* **Problem to solve**
Output every line of text from the records below word for word, leaving the pictures out of your answer.

[Stored data entries]
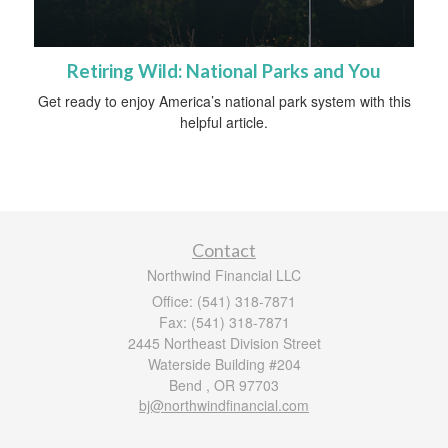
Retiring Wild: National Parks and You
Get ready to enjoy America’s national park system with this
helpful article.
Contact
Northwind Financial LLC
Office: (541) 318-7871
Fax: (541) 318-7871
2445 Northeast Division Street
Waterside Building #204
Bend ,
OR
97703
bj@northwindfinancial.com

* **Exercise result**
Retiring Wild: National Parks and You
Get ready to enjoy America’s national park system with this
helpful article.
Contact
Northwind Financial LLC
Office: (541) 318-7871
Fax: (541) 318-7871
2445 Northeast Division Street
Waterside Building #204
Bend ,
OR
97703
bj@northwindfinancial.com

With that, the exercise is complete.